Work to complete: Among the lines below, restate word for word only those from the line with "ring tip: (152, 92)" through the line with "index tip: (106, 115)", with both end lines kept.

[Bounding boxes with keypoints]
= Beginning of Section =
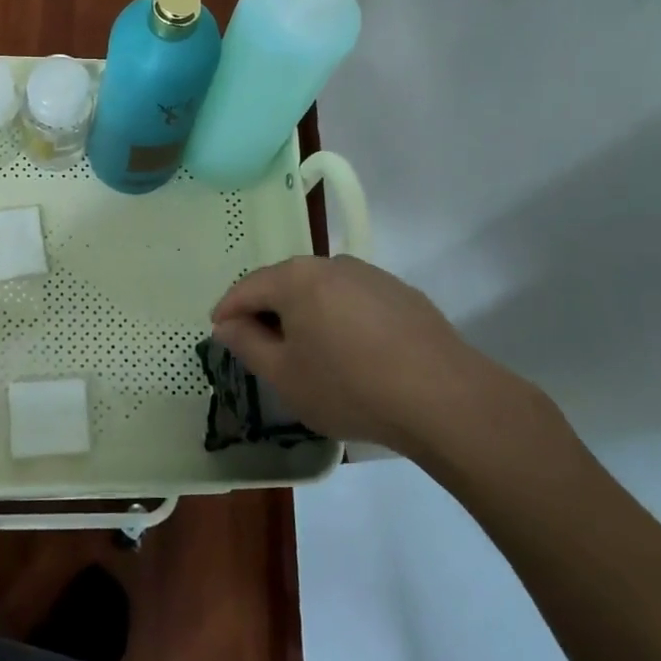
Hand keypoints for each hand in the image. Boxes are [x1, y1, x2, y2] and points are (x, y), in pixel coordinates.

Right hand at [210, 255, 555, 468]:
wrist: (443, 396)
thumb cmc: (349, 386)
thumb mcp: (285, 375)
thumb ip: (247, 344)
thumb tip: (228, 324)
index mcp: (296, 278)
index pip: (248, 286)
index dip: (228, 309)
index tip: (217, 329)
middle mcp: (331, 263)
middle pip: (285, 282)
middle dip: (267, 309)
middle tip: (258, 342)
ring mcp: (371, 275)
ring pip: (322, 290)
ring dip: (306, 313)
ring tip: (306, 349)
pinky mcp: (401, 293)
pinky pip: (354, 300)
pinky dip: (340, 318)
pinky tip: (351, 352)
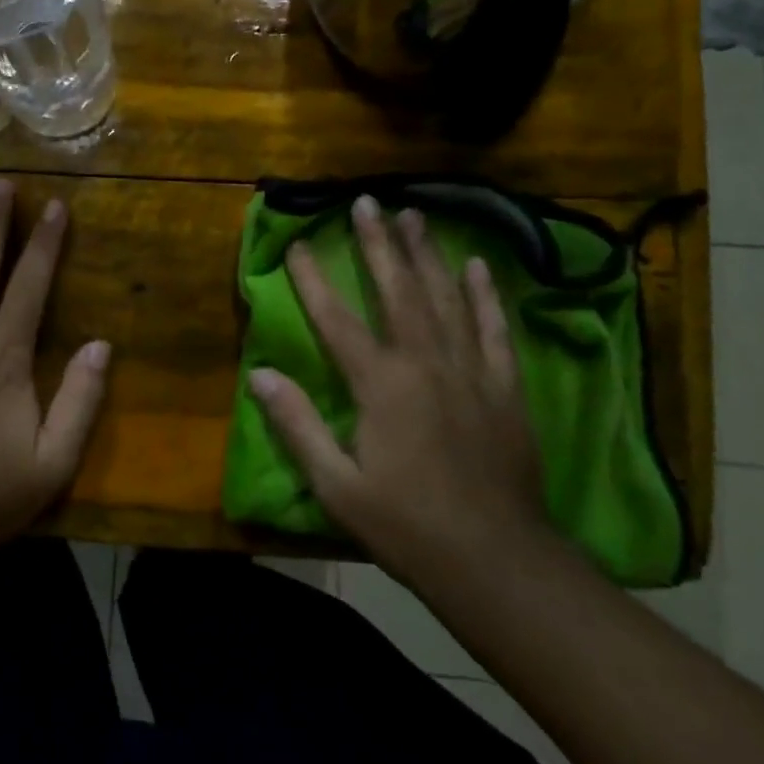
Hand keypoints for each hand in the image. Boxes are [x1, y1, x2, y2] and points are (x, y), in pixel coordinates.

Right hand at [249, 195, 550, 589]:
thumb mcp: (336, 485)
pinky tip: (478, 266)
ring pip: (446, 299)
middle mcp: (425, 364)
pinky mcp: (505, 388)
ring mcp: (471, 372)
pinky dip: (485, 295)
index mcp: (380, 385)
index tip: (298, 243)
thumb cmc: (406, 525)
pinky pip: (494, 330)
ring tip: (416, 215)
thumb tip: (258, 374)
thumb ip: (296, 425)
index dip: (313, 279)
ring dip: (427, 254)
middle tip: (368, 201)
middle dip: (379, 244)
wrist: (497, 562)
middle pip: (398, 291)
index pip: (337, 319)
= End of Section =
= Beginning of Section =
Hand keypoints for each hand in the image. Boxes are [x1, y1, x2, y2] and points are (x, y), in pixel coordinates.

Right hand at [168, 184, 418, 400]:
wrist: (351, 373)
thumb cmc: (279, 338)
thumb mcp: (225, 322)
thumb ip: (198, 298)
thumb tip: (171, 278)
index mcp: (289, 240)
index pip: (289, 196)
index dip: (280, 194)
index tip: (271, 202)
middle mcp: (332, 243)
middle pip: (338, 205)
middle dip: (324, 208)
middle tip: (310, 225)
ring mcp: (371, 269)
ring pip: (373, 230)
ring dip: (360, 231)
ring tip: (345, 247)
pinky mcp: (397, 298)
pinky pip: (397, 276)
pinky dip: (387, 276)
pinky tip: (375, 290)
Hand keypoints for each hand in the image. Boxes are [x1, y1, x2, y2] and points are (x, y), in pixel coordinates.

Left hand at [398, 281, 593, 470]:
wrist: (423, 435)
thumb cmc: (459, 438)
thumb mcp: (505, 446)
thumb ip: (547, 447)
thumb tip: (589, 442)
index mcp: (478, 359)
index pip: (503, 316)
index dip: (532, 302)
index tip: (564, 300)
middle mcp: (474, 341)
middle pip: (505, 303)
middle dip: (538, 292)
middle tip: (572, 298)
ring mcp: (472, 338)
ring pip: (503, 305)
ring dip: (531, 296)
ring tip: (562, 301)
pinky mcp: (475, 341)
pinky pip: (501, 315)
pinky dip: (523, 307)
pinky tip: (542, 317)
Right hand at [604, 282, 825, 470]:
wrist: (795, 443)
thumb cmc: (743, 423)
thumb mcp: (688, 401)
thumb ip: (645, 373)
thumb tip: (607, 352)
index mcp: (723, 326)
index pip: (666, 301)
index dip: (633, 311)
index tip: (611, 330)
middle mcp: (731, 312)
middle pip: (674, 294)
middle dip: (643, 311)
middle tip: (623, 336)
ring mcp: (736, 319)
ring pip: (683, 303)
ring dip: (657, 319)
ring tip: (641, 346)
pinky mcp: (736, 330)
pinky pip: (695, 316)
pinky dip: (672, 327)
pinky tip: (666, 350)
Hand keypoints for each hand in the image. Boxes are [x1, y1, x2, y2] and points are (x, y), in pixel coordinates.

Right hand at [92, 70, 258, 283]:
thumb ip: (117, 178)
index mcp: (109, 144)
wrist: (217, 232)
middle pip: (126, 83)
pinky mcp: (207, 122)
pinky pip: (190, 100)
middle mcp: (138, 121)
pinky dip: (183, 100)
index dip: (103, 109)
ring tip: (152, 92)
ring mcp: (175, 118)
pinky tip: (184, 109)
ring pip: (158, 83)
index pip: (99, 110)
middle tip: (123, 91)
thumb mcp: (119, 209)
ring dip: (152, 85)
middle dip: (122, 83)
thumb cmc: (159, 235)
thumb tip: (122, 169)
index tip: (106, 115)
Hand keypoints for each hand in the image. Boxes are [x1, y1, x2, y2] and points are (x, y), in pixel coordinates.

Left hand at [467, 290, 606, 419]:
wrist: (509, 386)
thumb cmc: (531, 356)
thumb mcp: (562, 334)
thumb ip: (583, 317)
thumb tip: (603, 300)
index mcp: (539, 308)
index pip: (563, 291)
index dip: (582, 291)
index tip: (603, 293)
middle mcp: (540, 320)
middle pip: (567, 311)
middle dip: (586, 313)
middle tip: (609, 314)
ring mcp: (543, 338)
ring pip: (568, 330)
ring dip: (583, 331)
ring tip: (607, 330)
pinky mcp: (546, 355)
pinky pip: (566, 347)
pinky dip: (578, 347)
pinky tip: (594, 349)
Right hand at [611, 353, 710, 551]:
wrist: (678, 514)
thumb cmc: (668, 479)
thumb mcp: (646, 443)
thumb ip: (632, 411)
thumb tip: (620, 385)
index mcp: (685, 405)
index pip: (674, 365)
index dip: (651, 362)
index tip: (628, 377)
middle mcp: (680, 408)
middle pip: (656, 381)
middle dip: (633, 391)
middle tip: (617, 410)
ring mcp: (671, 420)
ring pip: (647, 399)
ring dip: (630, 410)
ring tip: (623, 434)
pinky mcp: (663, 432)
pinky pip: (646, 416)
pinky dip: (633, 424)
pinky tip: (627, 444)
= End of Section =
= Beginning of Section =
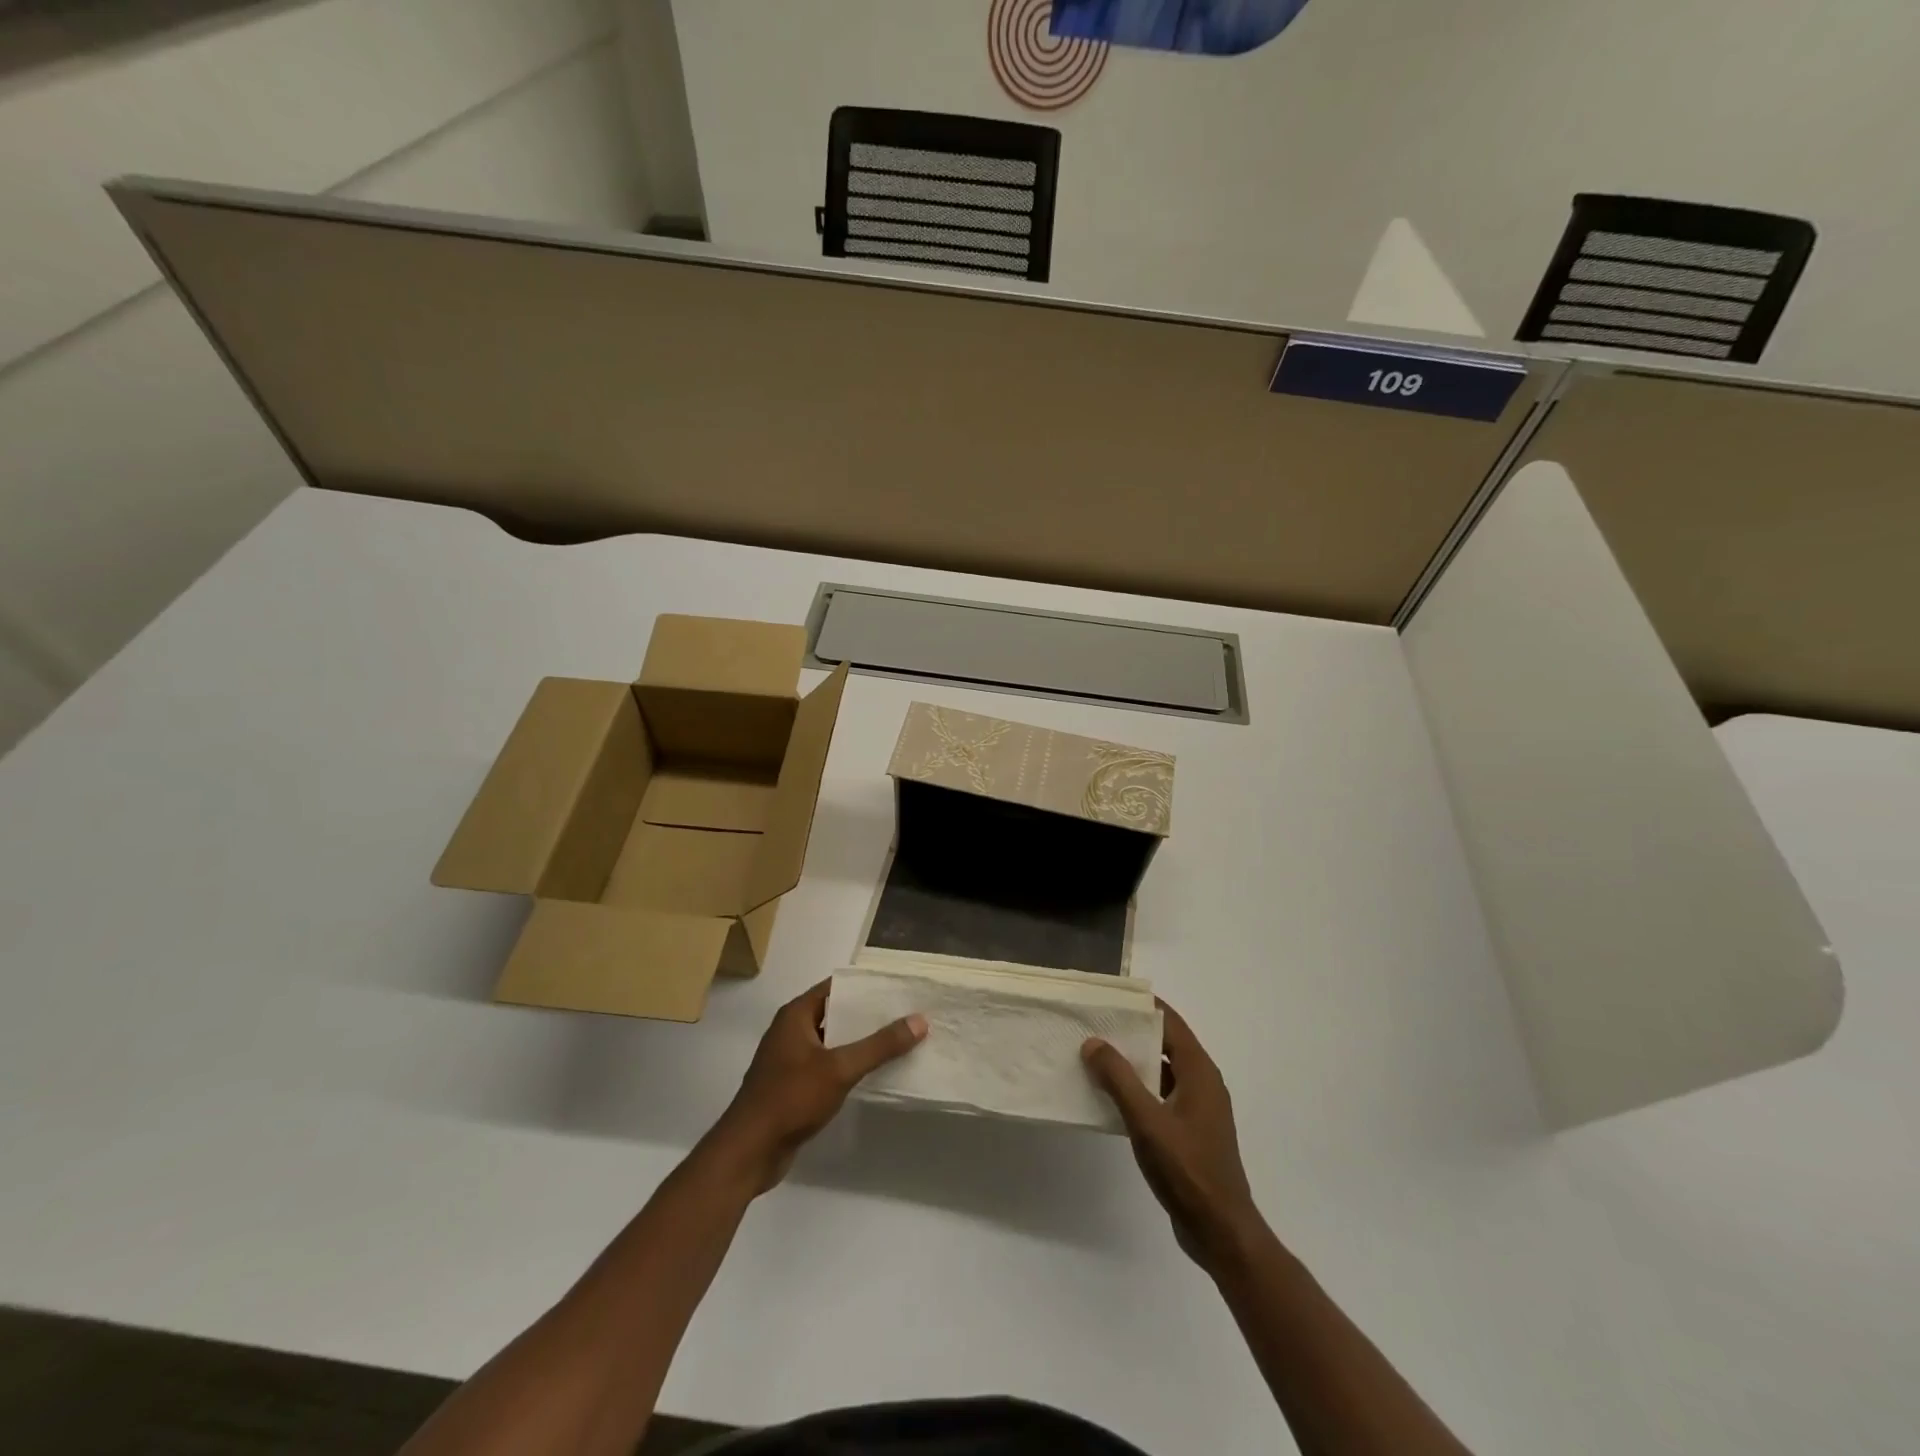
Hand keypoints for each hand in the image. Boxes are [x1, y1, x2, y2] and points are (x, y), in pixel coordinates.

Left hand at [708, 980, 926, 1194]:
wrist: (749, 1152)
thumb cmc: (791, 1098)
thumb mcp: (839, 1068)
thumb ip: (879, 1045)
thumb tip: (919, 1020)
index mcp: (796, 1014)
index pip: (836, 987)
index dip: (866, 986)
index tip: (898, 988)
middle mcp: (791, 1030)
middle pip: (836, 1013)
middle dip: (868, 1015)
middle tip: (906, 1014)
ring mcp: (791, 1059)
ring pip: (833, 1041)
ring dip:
= End of Section =
Response area:
ring tip: (152, 92)
ring mcp: (175, 118)
pinky tip: (184, 109)
ring pip: (158, 83)
index pip: (99, 110)
middle tip: (123, 91)
thumb mcp: (119, 209)
ring dip: (152, 85)
middle dip: (122, 83)
thumb cmc: (159, 235)
thumb tip: (122, 169)
index tip: (106, 115)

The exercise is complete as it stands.